Beyond the basic representation of existing data, ArcGIS can manipulate data through a series of Analyst Tools built into the software. These extensions have to be enabled through the Customize>Extensions menu. Selecting Geoprocessing>ArcToolbox, will open the array of analyst tools available. Tools that might be of particular help with regional mapping will be the Contour, Slope and Aspect tools found in the Spatial Analyst Tool subset.

ArcToolbox Menu Icon:  arc toolbox icon

ArcToolbox Menu:

arctoolbox menu


Analyst Tools Setup:

To turn on all of the ArcToolbox extensions that will be used in this lab, you will need to open the extensions dialog and check each of the analyst tools.

  1. Customize>Extensions
  2. Check box for all analyst tool extensions
  3. Select Window>ArcToolbox from the menubar and dock the ArcToolbox on the right side of the workspace.

Lab Files Needed: Mississippi Roads Shapefile, Desoto County Boundary Shapefile, Desoto County DEM, Mississippi Population Density, Shelby County Boundary Shapefile, City of Memphis DEMs


Clip and Extract Tools Exercise:

In this exercise, you will use a boundary file (polygon shapefile) as the boundary to clip a larger set of information. When utilizing only vector data, you will use the Clip tool.

  1. Add the Desoto County Boundary Shapefile to a blank map
  2. Add the State of Mississippi Road Shapefile to the map
  3. Navigate to Analysis Tool>Extract>Clip, or type “Clip” in the search menu.
  4. Open the Clip dialog and select the Roads as the input dataset and the County Boundary as the clipping boundary.
  5. Run the command.

There are times where you will want to clip raster data from online servers or your local drive. In certain instances, the clip function will not clip exactly to the boundary. In these scenarios, you will want to use the Extract by Mask tool.

  1. Add the Shelby County Boundary Shapefile to the existing map
  2. Access the ArcGIS Online servers and search Mississippi Landcover
  3. Select and add the landcover pertaining to our region of study
  4. With both files in the Table of Contents, navigate to Spatial Analyst Tool>Extraction>Extract by Mask or type “Extract by Mask” in the search menu.
  5. Select the landcover raster as the input raster and Shelby County as the boundary.
  6. Run the command.

You will notice that a new layer will appear in the table of contents for both of these processes. This data is stored in default geodatabase, though it can, and often should be saved in the location of your preference for future use. The following procedures will allow you to save this newly clipped data.
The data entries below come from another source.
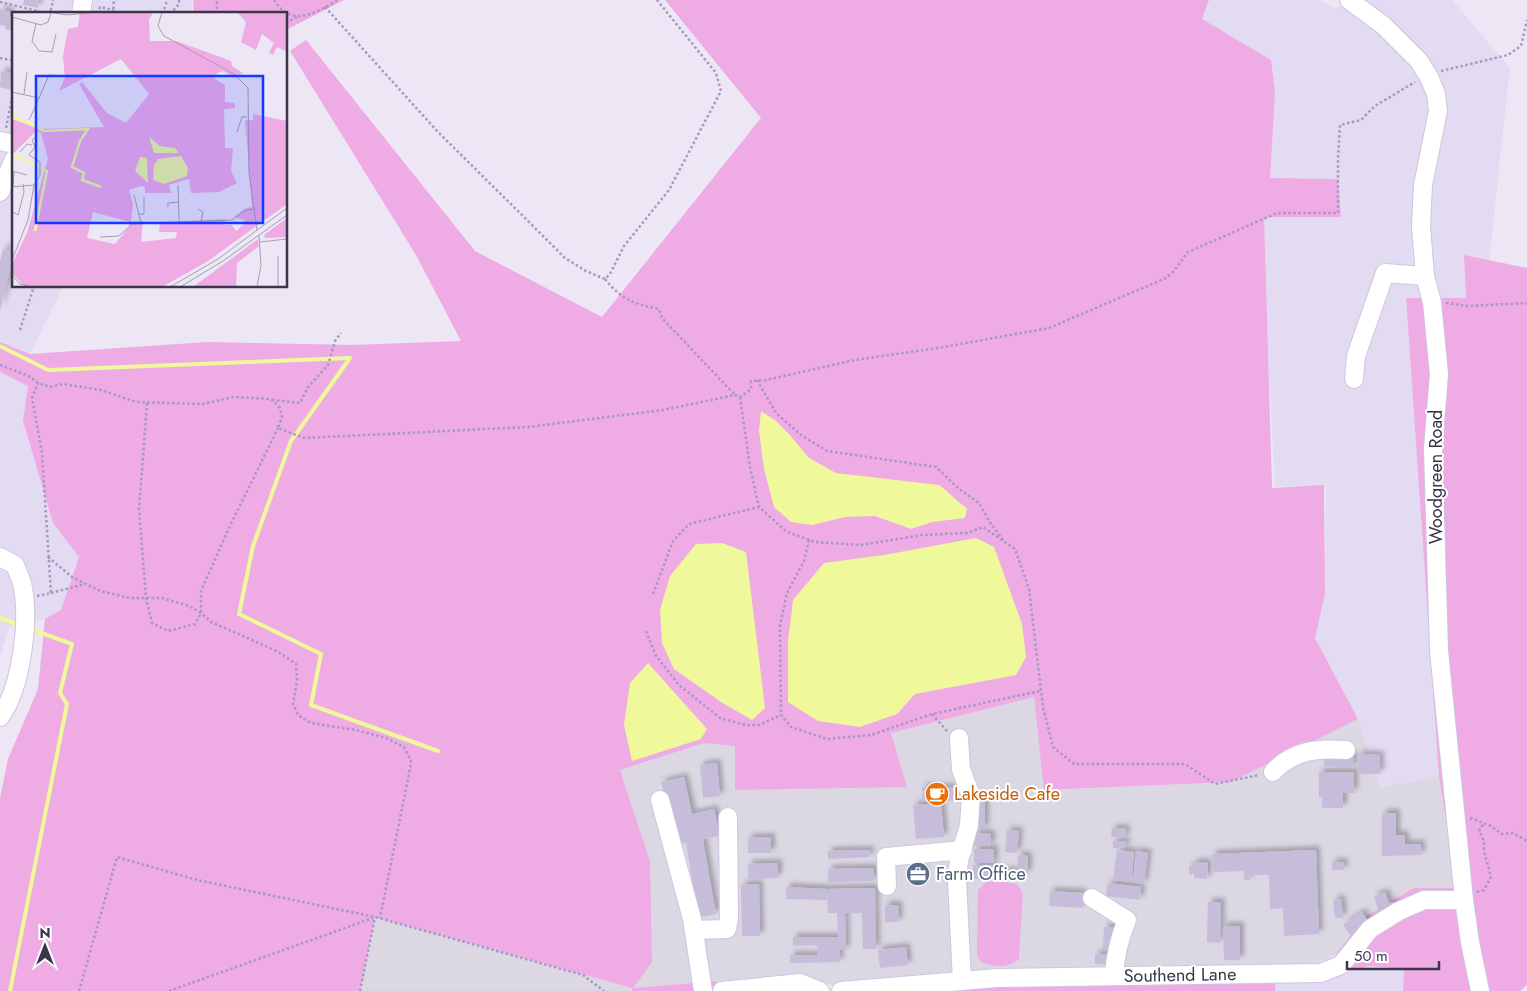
<svg xmlns="http://www.w3.org/2000/svg" width="1527" height="991" viewBox="0 0 1527 991" font-family="Jost,sans-serif">
	<style>
		.residential { fill: #e3dbf1 }
		.industrial { fill: #dbd8e4 }
		.green { fill: #eeabe4 }
		.water { fill: #eff99c }
		.lines { fill: none; stroke-linecap: round; stroke-linejoin: round }
		.stream { stroke: #eff99c; stroke-width: 4 }
		.building { fill: #c6bddb; filter: url(#shadow) }
		.minor-casing { stroke: #cec5e0; stroke-width: 20 }
		.path { stroke: #a797c5; stroke-width: 2.5; stroke-dasharray: 2.5 2.5; stroke-linecap: butt }
		.minor { stroke: #fff; stroke-width: 18 }
		.labels { text-anchor: middle; dominant-baseline: central; stroke-width: 4; stroke-linejoin: round; paint-order: stroke }
		.street-label { font-size: 18px; fill: #3b3549; stroke: #fff }
		.food-label { font-size: 18px; fill: #c56008; stroke: #fff; text-anchor: start }
		.service-label { font-size: 18px; fill: #4e5e75; stroke: #fff; text-anchor: start }
		.inset-river { fill: none; stroke: #eff99c; stroke-width: 2.5 }
		.inset-road { fill: none; stroke: #a59fb0; stroke-width: 1 }
		.view { fill: #1439ff; fill-opacity: 0.15; stroke: #1439ff; stroke-width: 2.5 }
		.inset-edge { fill: none; stroke: #3b3549; stroke-width: 2.5 }
	</style>
	<defs>
		<filter id="shadow"><feDropShadow dx="4" dy="-4" stdDeviation="2.5" flood-color="#0004"/></filter>
	</defs>
	<rect width="100%" height="100%" fill="#ece6f5"/>
	<!-- residential -->
	<g class="residential">
		<path d="M0 0H191L193 14H14V286H63L30 354 0 342Z"/>
		<path d="M1209 0H1320L1335 9 1353 0H1452L1510 68 1489 260 1464 255 1466 298 1406 299 1439 777 1380 787 1358 719 1315 638 1325 594 1326 487 1275 486 1265 293 1264 217H1341L1338 179 1270 178 1275 93 1202 19Z"/>
		<path d="M0 372 28 386 23 421 53 523 79 557 61 611 45 619 9 627 0 657Z"/>
		<path d="M1336 954 1355 970 1369 966 1405 969 1403 991H1275L1276 965 1316 963Z"/>
	</g>
	<!-- industrial -->
	<path class="industrial" d="M1034 697 1045 790 1231 782 1358 719 1380 787 1439 777 1457 888 1365 917 1336 954 1316 963 834 986 804 974 633 988 632 991H360L375 917 633 988 650 861 620 770 704 743 735 746V790L907 786 890 733Z"/>
	<!-- green -->
	<g class="green">
		<path d="M193 0H344L286 30V14H194Z"/>
		<path d="M665 0H1209L1202 19 1271 60 1275 93 1270 178 1338 179 1341 217H1264L1272 488 1324 485 1325 594 1315 638 1358 719 1231 782 1044 790 1034 697 891 733 907 787 735 790V746L704 743 620 770 650 861 652 962 633 988 716 981 718 991H632V988L375 917 360 991H0V798L8 759 38 689 45 619 61 610 79 557 53 523 23 421 28 386 0 372V342L30 354 208 342 352 345 461 341 416 255 290 51 306 40 475 251 602 317 761 118Z"/>
		<path d="M1464 255 1527 268V985L1520 991H1403L1404 969 1369 966 1355 970 1336 954 1365 917 1414 888H1457L1439 777 1406 298H1466Z"/>
		<path d="M999 881 1017 884 1023 893 1019 959C1007 969 995 967 981 962L977 955 978 890 986 882Z"/>
		<path d="M1276 965 1275 991H834V986Z"/>
	</g>
	<!-- water -->
	<g class="water">
		<path d="M761 411 776 421 788 433 809 458 836 473 939 485C949 492 956 501 967 508L965 518 932 522 911 529 875 516 845 517 812 525 791 522 774 507 764 469 759 431Z"/>
		<path d="M976 538 994 547 1022 624 1026 657 1016 675 915 694 897 714 860 727 818 721 788 702V641L793 600 824 563 884 555Z"/>
		<path d="M722 543 746 552 765 708 752 720 721 702 674 669 662 643 660 610 670 576 696 544Z"/>
		<path d="M648 663 707 729 701 739 632 761 624 725 630 683Z"/>
	</g>
	<g class="lines">
		<!-- stream -->
		<g class="stream">
			<path d="M0 346 48 370 350 358 291 441 253 546 239 614 321 654 311 705 438 751"/>
			<path d="M0 618 19 625"/>
			<path d="M10 991 67 704 60 693 72 644 30 629"/>
		</g>
	</g>
	<!-- building -->
	<g class="building">
		<path d="M24 0H39L38 8 23 5Z"/>
		<path d="M0 9 10 12 9 16 14 17V31L5 29 6 26 0 25Z"/>
		<path d="M1 71 14 74 11 90 0 87Z"/>
		<path d="M13 233 14 271 10 270 0 311V262L3 249 9 250Z"/>
		<path d="M1359 754 1380 755V774H1358Z"/>
		<path d="M1324 755 1354 756 1353 768 1324 767Z"/>
		<path d="M717 763 720 796 703 798 700 765Z"/>
		<path d="M1319 772H1354V793H1343V808H1322V797H1319Z"/>
		<path d="M684 777 692 814 714 809 720 835 696 841 703 840 716 914 699 917 688 892 694 891 686 843 675 845 661 782Z"/>
		<path d="M922 787 953 788V801L922 800Z"/>
		<path d="M974 802 985 803V829H974Z"/>
		<path d="M941 803 944 837 916 839 913 805Z"/>
		<path d="M1382 813H1396V835H1405V844H1421V855L1382 856Z"/>
		<path d="M1112 828 1126 829 1125 838 1111 837Z"/>
		<path d="M1007 830 1019 831 1017 853 1005 852Z"/>
		<path d="M975 833 991 834V846H974Z"/>
		<path d="M771 837V853H748V838Z"/>
		<path d="M1113 841H1126L1125 848H1113Z"/>
		<rect x="974" y="849" width="20" height="14"/>
		<path d="M870 850V857L828 859V851Z"/>
		<path d="M1117 850 1134 852 1131 882 1113 880Z"/>
		<path d="M1316 850 1319 934 1284 936 1283 908 1270 909 1269 875H1249L1250 880H1244V871L1213 872 1212 854Z"/>
		<path d="M1136 851 1148 853 1144 884 1133 882Z"/>
		<path d="M1018 855 1028 856V874H1017Z"/>
		<path d="M1194 862 1208 863 1207 879 1194 878V874H1189V866H1194Z"/>
		<rect x="1332" y="862" width="12" height="8"/>
		<path d="M778 863V878L748 879V864Z"/>
		<path d="M973 865H994L993 879H973Z"/>
		<path d="M874 868V881L828 882V869Z"/>
		<rect x="912" y="868" width="11" height="12"/>
		<rect x="995" y="871" width="20" height="9"/>
		<path d="M1108 883 1141 887 1140 900 1106 896Z"/>
		<path d="M759 884 760 936H742L741 885Z"/>
		<path d="M786 887 827 889 875 888 876 949H863L862 913H845L846 950H839L840 962 790 963V955H818L817 945 793 946V937H838L837 913H828L827 892V900L786 899Z"/>
		<path d="M1050 891 1084 893 1083 908 1049 906Z"/>
		<path d="M1385 892 1389 903 1394 902 1396 908 1379 913 1374 896Z"/>
		<path d="M1341 899 1343 918H1335L1333 900Z"/>
		<path d="M1208 902H1221L1220 943 1207 942Z"/>
		<path d="M885 905H898L899 922H885Z"/>
		<path d="M1362 912 1369 923 1351 936 1343 925Z"/>
		<path d="M1223 926H1240V960H1224Z"/>
		<path d="M1104 927H1114L1113 949H1103Z"/>
		<path d="M906 947 908 965 880 968 878 950Z"/>
		<path d="M1095 954 1113 955V965L1095 964Z"/>
	</g>
	<g class="lines">
		<!-- minor casing -->
		<g class="minor-casing">
			<g id="minor">
				<path d="M1349 0 1383 25 1419 61 1429 77 1436 94 1438 111 1423 185 1421 226 1425 276 1432 302 1439 374 1433 449 1439 651 1464 900 1470 942 1480 991"/>
				<path d="M81 14 83 0"/>
				<path d="M0 141 14 144"/>
				<path d="M0 192 14 159"/>
				<path d="M1354 379 1356 356 1385 273 1425 276"/>
				<path d="M0 557 15 565C17 570 20 577 22 583 30 619 22 687 0 717"/>
				<path d="M959 738 961 769 971 796 969 825 959 860 957 880 962 981"/>
				<path d="M1273 772C1293 750 1318 748 1346 750"/>
				<path d="M660 800 692 919 703 991"/>
				<path d="M887 886 886 857 963 850"/>
				<path d="M1092 898 1127 920C1119 939 1115 956 1114 976"/>
				<path d="M694 930 727 929 729 918 728 817"/>
				<path d="M722 991 800 983 820 991"/>
				<path d="M841 991 997 978 1321 973 1341 965 1370 929 1399 911 1424 900H1464"/>
			</g>
		</g>
		<!-- path -->
		<g class="path">
			<path d="M274 0C277 4 281 10 285 12 302 23 324 8 338 0"/>
			<path d="M0 2 50 14 53 0"/>
			<path d="M325 7 438 132 531 224 565 258 586 271 605 279 610 274 624 246 669 190 721 91 716 73 657 0"/>
			<path d="M98 14 100 7 114 10"/>
			<path d="M113 14 114 0"/>
			<path d="M163 14 167 0"/>
			<path d="M170 14 179 4V0"/>
			<path d="M217 14V0"/>
			<path d="M286 23 297 17"/>
			<path d="M0 58 14 61"/>
			<path d="M1441 71 1508 55 1521 46 1527 20"/>
			<path d="M6 128 14 88"/>
			<path d="M605 279C621 299 633 304 659 309L662 318 735 395"/>
			<path d="M1446 303 1467 306 1527 303"/>
			<path d="M20 330 34 286"/>
			<path d="M0 365 29 376 38 383 50 387 63 384 101 390 136 402 203 404 233 397 271 399 280 408 282 417 278 428 304 438 528 427 663 410 735 395 740 397 751 389V381L766 380 855 360 944 347 1049 328 1166 278 1174 271 1188 252 1277 213H1338V158L1340 125 1361 120 1375 106 1415 82"/>
			<path d="M757 380 776 413 801 435 827 451 936 467 958 488 979 503 989 521 1004 541"/>
			<path d="M740 397 750 467 759 507 787 532 815 542 861 545 922 535 967 533 983 527 1015 549 1029 589 1043 707 1053 747 1074 764H1185L1215 784 1259 775"/>
			<path d="M272 400 300 403 308 387 328 365 335 341 341 333"/>
			<path d="M147 403 139 510 146 598 152 623 168 631 195 624 201 613V591L228 530 278 428"/>
			<path d="M809 540 804 561 787 593 780 626 781 715 791 727 827 739 871 735 932 714"/>
			<path d="M48 557 72 577 100 591 130 598H162L189 606 201 613 211 622 277 651 296 664 297 680 293 704 298 715 311 723 356 730 386 738 404 747 411 761 410 769 380 918"/>
			<path d="M51 593 85 584"/>
			<path d="M653 594 673 541 689 524 759 507"/>
			<path d="M37 596 51 593 42 453 32 398 38 383"/>
			<path d="M646 631 656 656 679 685 720 718 745 725H759L781 715"/>
			<path d="M947 731 932 714 1040 691"/>
			<path d="M1470 818 1491 826 1502 834 1513 833 1527 841"/>
			<path d="M1477 892 1484 890 1491 877 1484 851V841L1479 831 1483 824"/>
			<path d="M79 991 117 857 197 880 375 917 583 975 604 991"/>
			<path d="M169 991 373 918"/>
			<path d="M360 991 375 917"/>
		</g>
		<!-- minor -->
		<use href="#minor" class="minor"/>
	</g>
	<!-- icons -->
	<defs>
		<g id="cafe-disc" transform="scale(1.25)"><circle r="9.5" fill="#e8710a" stroke="#fff"/><path d="M-5.5-4.5H6V0H3Q3 3.5 0 3.5H-2.5Q-5.5 3.5-5.5 0ZM3-3.2v2h1.7v-2ZM-6 4.5H4V6H-6Z" fill="#fff"/></g>
		<g id="office-disc" transform="scale(1.25)"><circle r="9.5" fill="#5c6f8a" stroke="#fff"/><path d="M-6-3h4V-5.5h4V-3h4V5H-6ZM-1-4.5V-3h2v-1.5ZM-6 0V1H6V0Z" fill="#fff"/></g>
	</defs>
	<g fill-rule="evenodd">
		<use href="#cafe-disc" x="937" y="794"/>
		<use href="#office-disc" x="918" y="874"/>
	</g>
	<g class="labels">
		<!-- street labels -->
		<g class="street-label">
			<text transform="translate(1436 477) rotate(-90)">Woodgreen Road</text>
			<text transform="translate(1180 975) rotate(-1)">Southend Lane</text>
		</g>
		<!-- food labels -->
		<g class="food-label">
			<text x="954" y="794">Lakeside Cafe</text>
		</g>
		<!-- service labels -->
		<g class="service-label">
			<text x="936" y="874">Farm Office</text>
		</g>
	</g>
	<!-- overview -->
	<g transform="translate(12 12)">
		<rect width="275" height="275" fill="#ece6f5"/>
		<path d="M68 0H141L137 8 138 29H164L219 49 220 54 231 61 222 66 211 59 205 61 203 67 213 73V90L223 91V96L212 97 213 136H221L219 159 225 171 207 180 179 181 177 167 157 173 159 181H133V175L129 174 117 178 121 192 119 210 131 209 129 230 164 226 165 220H147L148 210 213 207V213H220L224 219 232 212V208L222 205 234 196 240 195 233 108H241V102L275 109V192L196 249 150 275H13L0 261V252L15 221 36 147 29 121 24 119 0 143V107L29 117 92 115 67 72 70 70 95 101 114 111 137 82 109 47 47 79 53 66 51 44 56 17 66 15ZM81 200 118 210 117 215 103 232 75 226ZM225 0H275V40L265 35 261 43 257 41 262 31 250 22 244 38 229 30 234 10ZM275 206V225L253 226 252 223ZM246 227 247 234 225 251 224 275H181Z" fill="#eeabe4" fill-rule="evenodd"/>
		<path d="M137 125 148 134 163 136 167 141H142ZM169 144 176 156 175 164 152 172 141 168 142 153 146 147ZM128 145 135 146 136 171 123 159Z" fill="#eff99c"/>
		<path class="inset-river" d="M0 107 3 105 32 119 76 117 68 129 60 155 72 161 70 168 89 175M0 142 35 159 23 219"/>
		<path class="inset-road" d="M37 0 55 3 82 0M150 0 146 14 152 24 222 62 236 76 237 161 245 218M0 5 29 13 36 10 39 1M24 12 20 29 27 39 40 40 44 22M0 80 27 86 17 108M12 82 15 60M27 86 37 63 49 64M225 120 230 105H235M8 140 15 132 20 133M0 159 15 163M22 173 28 163V150L17 143 23 135 20 128 24 124M166 173 167 209M0 175 22 173M1 175 2 160M122 183 129 211M156 195V191L167 190M186 197 191 200 189 209M1 200 6 203 12 180 11 172M127 202H132V185M88 225 107 224 120 212 220 208 232 199 241 197M248 230 275 227M0 248 16 208 22 173M0 263 8 272 20 275M158 275 206 247 275 196M168 275 211 249 275 203M245 275 249 253 247 224M266 275V244"/>
		<path class="view" d="M24 64H251V211H24Z"/>
		<rect width="275" height="275" class="inset-edge"/>
	</g>
	<!-- north arrow -->
	<g transform="translate(45 946)" stroke="#ffffff" stroke-width="4" paint-order="stroke">
	<path d="M0-4L9 19L0 12L-9 19Z" fill="#3b3549"/>
	<text y="-8" font-size="14" font-weight="bold" text-anchor="middle" fill="#3b3549">N</text>
	</g>
	<!-- scale -->
	<path d="M1347 961v8h92v-8" fill="none" stroke="#3b3549" stroke-width="2.5"/>
	<text x="1354" y="961" font-size="15" fill="#3b3549" stroke="#ffffff" stroke-width="4" paint-order="stroke">50 m</text>
</svg>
  1. Right+Click on the new data in the table of contents and select Data>Export Data
  2. Change the file destination to the location of your choosing and indicate that the data be saved as a shapefile for any vector data. Raster data will simply stay as raster data.
  3. You will be prompted to add this layer to your current map, though it is often unnecessary because the data is currently in the map.
  4. Repeat this process for the other newly created data.

For the completion of this first lab assignment, create an 11×17 layout and export the map to a known scale. Be sure to put a title, scale bar, scale text, and north arrow in the layout. Save it as a pdf and submit via email as “lastname_firstname_lab01”


Lab Observations:

Landcover and other similar data can visually indicate the spatial patterns on the data. The attribute table of the data can provide quantitative data for each type of cover, and ultimately percentages. Using the attribute table, what percentage of the land cover is Developed, High Intensity?